Thursday, 03 October 2024

Gripping drama behind 'Steve Jobs' genius career trajectory

STEVE JOBS (Rated R)

When it comes to handling computers, I am so incapable at times in dealing with technical problems that even the Geek Squad will no longer return my calls. But, at least, articles such as this one flow from the relative ease of using Microsoft Word.

On the whole, it would seem not within my realm of comprehension or even desire to be writing a critique of “Steve Jobs,” the story of the acclaimed pioneer of Apple who made the computer accessible even to the most unskilled users.

This assignment is approached with some trepidation, but with the knowledge that Aaron Sorkin wrote the screenplay based upon Walter Isaacson’s best-selling biography of the Apple founder, it appears the proper roadmap has been drawn.

In a canned interview stuck inside the film’s press notes, director Danny Boyle, who does a tremendous job here, notes that the “film is an abstraction,” taking events – some of them real, some of them imagined – and pushing them into three acts.

With an almost minimalist style, “Steve Jobs” focuses on the backstage drama attendant to the launch of three new computer products over the course of a fourteen-year period beginning with Apple’s formative years.

First, it’s the launch of Macintosh in 1984, where Michael Fassbender’s Steve Jobs unveils his work in front of a fawning audience that would seemingly fuel the computer genius’ tendency to arrogantly believe that his brilliance was undeniable.

Like many brainy masterminds, Jobs is relentless in badgering and hectoring those around him instrumental in facilitating his dream.
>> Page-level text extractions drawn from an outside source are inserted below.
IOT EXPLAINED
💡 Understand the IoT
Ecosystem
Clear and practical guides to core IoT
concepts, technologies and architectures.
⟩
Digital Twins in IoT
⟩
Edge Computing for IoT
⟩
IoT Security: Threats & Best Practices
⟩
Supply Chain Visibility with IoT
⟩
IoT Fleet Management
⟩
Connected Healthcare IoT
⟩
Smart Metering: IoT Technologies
His most immediate foil is Andy Hertzfeld (Michael Stuhlbarg), who is roundly berated for not being able to get the Macintosh to say “Hello.”

Gal Friday Joanna Hoffman (a nearly unrecognizable Kate Winslet) fares little better in her treatment from Jobs, whose neverending grievances and demands would be demoralizing to someone with much less tolerance and inexhaustible endurance.
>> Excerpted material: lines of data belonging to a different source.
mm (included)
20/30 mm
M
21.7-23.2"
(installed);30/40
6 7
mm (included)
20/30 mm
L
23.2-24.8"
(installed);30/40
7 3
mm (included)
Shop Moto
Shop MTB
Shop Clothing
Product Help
Over the course of what is essentially a three-act play, Jobs’ oldest friend and collaborator, Steve Wozniak (Seth Rogen, playing it straight), endures the humiliation of vainly trying to get the Apple genius to publicly recognize the achievements of the Apple II team.

The personal failings of Jobs are found in his troubled relationship with former live-in girlfriend Chrisann Brennan (Katherine Waterston) and his insensitive unwillingness to accept paternity for their young daughter Lisa (played by different young actors over time).

Arriving backstage on the launch day, Chrisann scratches at the hard exterior shell of the aloof Jobs, making a strong case that his child support payments are woefully inadequate as she and Lisa suffer the hardship of living on welfare.

Even though he doesn’t want Lisa to know him as a father, Jobs takes tentative steps to form a tenuous bond with his offspring, and his interest in her becomes more pronounced when she makes a computer drawing. Only in the third segment would he admit naming a computer after her.

Another constant person in the picture is Apple CEO John Sculley (Jeff Daniels), the man who ironically fired Jobs from Apple in the early going, but keeps surfacing at the pivotal points in Jobs career up to the end of the third-act launch of the iMac in 1998.

Sculley’s presence also punctuates the tension of Apple boardroom squabbling where Jobs confronts his employers with the same tortured, angry responses that inform even his everyday interaction with other business associates.

The backstage drama of the second act comes in 1988 when Jobs, having been ousted from his position at Apple, pushes the NeXT cube computer, which proves to be anything but the next big thing in the digital world.

The third act wraps it all up with the 1998 launch of the iMac, and the crowds in the auditorium for the event have grown larger and even more sycophantic for the elusive mad genius behind the curtain.

In patented fashion, Aaron Sorkin delivers fast-paced, sharp dialogue in scenes where Jobs walks and talks with such speed that one is in awe of how his pithy one-liners are so clever and worthy of emulation.

Indeed, in situations where Jobs’ arrogance matches his intelligence with ferocious impact on anyone and everything within his path, it’s possible to see him as a Shakespearean creation of hugely melodramatic proportions, maybe like King Richard III but without the hunchback and murderous soul.

Though he may not look very much like his subject matter, Michael Fassbender’s role is a tour de force performance that could easily be remembered when Academy voters are thinking about an Oscar nomination next year.

Above all, “Steve Jobs” is a psychological portrait of a brilliant man consumed by internal conflicts and personal demons. The result is a fascinating character study which ends so abruptly in 1998 that one may hope for a sequel to finish the rest of the story.
  
Tim Riley writes film and television reviews for Lake County News.